Painting Pyrmont with Jane Bennett
- neighbourhoodmedia
- 7 days ago
- 3 min read
Capturing Sydney’s Vanishing Industrial Heritage in Art
Sydney artist Jane Bennett has spent over four decades capturing the gritty, evolving character of Pyrmont, Ultimo, and other inner-city industrial precincts. Her en plein air paintings, created on-site amid demolition zones and construction sites, serve as both artworks and historical documents, recording the city’s relentless transformation.

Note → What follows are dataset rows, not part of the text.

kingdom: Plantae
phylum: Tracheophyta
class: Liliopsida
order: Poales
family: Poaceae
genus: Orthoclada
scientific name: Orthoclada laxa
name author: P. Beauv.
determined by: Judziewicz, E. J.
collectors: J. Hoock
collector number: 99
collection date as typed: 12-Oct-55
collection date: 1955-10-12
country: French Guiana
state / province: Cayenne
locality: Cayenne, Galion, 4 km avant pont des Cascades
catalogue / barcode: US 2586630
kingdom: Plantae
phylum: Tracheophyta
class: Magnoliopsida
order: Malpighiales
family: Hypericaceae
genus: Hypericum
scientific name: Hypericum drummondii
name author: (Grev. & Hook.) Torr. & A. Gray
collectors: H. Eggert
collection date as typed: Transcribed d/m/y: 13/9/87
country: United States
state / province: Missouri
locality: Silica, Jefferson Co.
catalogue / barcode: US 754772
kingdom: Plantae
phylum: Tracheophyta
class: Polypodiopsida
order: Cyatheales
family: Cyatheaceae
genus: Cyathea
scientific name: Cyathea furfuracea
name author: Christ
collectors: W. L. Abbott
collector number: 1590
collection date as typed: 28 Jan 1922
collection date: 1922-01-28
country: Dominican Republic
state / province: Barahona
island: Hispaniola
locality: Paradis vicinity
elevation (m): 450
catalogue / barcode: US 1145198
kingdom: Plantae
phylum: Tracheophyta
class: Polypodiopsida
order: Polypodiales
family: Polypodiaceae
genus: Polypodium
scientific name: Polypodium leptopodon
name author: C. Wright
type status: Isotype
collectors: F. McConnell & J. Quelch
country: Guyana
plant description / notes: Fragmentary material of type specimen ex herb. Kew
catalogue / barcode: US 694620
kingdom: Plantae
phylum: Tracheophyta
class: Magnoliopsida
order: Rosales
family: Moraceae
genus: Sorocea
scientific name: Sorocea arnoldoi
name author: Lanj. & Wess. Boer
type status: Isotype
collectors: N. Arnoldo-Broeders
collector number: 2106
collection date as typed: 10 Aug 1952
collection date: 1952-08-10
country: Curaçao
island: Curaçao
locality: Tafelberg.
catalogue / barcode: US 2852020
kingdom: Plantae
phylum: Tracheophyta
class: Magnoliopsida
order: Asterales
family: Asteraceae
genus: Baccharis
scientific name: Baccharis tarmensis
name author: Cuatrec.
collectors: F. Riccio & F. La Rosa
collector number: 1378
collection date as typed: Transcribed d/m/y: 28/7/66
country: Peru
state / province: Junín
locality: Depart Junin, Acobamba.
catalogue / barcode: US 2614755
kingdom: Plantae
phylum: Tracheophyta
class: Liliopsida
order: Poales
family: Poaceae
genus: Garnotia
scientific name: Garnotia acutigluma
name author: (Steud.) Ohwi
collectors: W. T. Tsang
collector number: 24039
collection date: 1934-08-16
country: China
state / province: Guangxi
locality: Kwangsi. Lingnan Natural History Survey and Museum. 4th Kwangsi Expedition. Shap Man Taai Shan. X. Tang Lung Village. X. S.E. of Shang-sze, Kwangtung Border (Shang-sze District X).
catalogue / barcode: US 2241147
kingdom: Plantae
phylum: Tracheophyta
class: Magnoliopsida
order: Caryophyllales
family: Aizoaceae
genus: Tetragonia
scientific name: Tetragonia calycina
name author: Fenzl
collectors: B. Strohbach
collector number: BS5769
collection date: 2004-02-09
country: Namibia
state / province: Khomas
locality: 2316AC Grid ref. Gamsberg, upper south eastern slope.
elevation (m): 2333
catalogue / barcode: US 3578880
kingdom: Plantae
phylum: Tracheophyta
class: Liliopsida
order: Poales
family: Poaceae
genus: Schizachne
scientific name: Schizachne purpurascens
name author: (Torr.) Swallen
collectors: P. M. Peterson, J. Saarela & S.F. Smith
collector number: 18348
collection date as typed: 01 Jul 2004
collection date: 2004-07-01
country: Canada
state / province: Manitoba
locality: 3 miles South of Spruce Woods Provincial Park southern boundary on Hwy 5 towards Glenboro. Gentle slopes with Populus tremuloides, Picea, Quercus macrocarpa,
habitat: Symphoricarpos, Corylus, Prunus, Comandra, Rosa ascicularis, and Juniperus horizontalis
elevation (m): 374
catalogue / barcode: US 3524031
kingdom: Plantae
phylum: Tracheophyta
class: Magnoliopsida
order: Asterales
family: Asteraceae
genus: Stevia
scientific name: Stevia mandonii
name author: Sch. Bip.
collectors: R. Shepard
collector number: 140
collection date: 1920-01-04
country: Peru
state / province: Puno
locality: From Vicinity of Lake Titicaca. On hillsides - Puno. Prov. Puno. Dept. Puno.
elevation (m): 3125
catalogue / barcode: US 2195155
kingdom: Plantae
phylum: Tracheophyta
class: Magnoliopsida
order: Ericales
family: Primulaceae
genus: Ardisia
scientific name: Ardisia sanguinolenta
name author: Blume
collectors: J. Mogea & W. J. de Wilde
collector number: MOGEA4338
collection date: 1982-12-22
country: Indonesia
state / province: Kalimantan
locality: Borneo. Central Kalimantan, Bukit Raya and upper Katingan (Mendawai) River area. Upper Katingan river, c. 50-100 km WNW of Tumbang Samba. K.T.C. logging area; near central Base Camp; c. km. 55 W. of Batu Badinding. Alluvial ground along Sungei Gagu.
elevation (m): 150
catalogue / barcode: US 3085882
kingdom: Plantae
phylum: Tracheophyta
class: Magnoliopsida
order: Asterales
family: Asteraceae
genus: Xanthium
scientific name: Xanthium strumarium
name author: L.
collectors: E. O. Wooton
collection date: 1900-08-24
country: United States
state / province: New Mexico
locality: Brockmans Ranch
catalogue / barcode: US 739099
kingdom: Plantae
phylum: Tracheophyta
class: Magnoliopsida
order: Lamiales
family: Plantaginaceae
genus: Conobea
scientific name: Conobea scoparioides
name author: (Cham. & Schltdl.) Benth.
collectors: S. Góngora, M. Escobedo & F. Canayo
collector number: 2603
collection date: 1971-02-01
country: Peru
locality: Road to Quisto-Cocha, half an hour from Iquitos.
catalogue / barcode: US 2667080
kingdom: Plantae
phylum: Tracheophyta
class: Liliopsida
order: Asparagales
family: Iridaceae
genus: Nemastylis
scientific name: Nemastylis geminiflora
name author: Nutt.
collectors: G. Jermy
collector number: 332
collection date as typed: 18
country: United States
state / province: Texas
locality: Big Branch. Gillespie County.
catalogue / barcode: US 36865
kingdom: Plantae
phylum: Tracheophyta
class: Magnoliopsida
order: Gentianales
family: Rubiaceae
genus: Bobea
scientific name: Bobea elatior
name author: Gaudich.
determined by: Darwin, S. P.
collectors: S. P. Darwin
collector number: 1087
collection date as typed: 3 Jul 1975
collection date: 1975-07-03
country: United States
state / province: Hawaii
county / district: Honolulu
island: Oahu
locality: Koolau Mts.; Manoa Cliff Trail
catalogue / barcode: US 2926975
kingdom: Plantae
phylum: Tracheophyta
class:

Neighbourhood Media sat down with Jane to hear about her work, her process, and the stories behind the sites she paints.
Your work captures the changing face of Pyrmont and Ultimo with incredible detail. What first drew you to these inner-city industrial landscapes?
In the early 1980s, while searching for a studio, I spent hours wandering through the inner city. As soon as I saw the Pyrmont Goods Yard and Fingerwharves, I felt inexplicably drawn to the area. I seem to have an instinct for choosing places right on the brink of disappearance. It was frustrating trying to paint under that invisible but looming deadline, as entire suburbs vanished faster than I could capture them. Yet the poignancy of that impermanence was part of the attraction. I try to paint landscapes caught at a moment of transition — just as the bulldozer takes its first bite — capturing the tension between past and future.

Documenting Pyrmont
You’ve been painting this area for decades. How have you seen the neighbourhood transform, and how has that influenced your work?
Almost everything I’ve painted has either been demolished or radically altered. Pubs have been gentrified, workers’ cottages replaced by apartment towers, and derelict wharves converted into glass-fronted offices. In recent years, I’ve begun revisiting sites I painted decades ago, creating “Then and Now” pairings. For example, a painting I made in 1995 of the high-pressure boilerhouse at the old CSR Refinery now hangs alongside new works depicting the Jackson’s Landing apartments built on that same site.
This series isn’t just about visual changes — it’s a narrative of dismantling. An industrial memento mori. My paintings aim to express the conflict between hope for the future and regret for the past.
What’s your process when approaching a new site? Do you paint on location or back in the studio?

All my work — even the largest canvases — is painted entirely on location. I’m a plein air painter, setting up my easel on demolition sites, rooftops, or by the roadside. It’s not always easy, contending with unpredictable weather, heavy equipment, and curious onlookers, but it’s worth it for the authenticity.
Spending hours in a space lets you observe the subtle changes in light, atmosphere, and community rhythms. Often, I won’t even know why a viewpoint matters to me until I’ve sat with it for a while, then it reveals itself.
Your work holds a strong sense of memory and documentation. Do you see yourself more as a chronicler or storyteller?

Both. My paintings act as visual testimony to the passing of an era but also hold narrative threads of place, memory, and unexpected connections. I’ve painted old industrial sites only to find, years later, their remnants scattered elsewhere. Discovering a steel ladder from the old Ballast Point fuel tanks rusting at the back of White Bay Power Station felt like bumping into an old friend.
Jane Bennett: Historian Storyteller
In a rapidly gentrifying city, do you feel a responsibility to capture these sites before they vanish?
Absolutely. There’s always a sense of urgency. In 2023, I painted a series documenting the Hunter Street Metro demolition. Some canvases stretched nearly two metres wide, painted six days a week in the CBD. Strangers would watch over my gear or haul paintings undercover in the rain. Those spontaneous connections often lead to new works — someone tips you off about a site, a hidden viewpoint, or a building days from demolition.

Painting on location embeds you in a place’s daily rhythm. It invites conversation, and over time, you feel adopted by these communities. They shape my work and how I see this ever-changing city.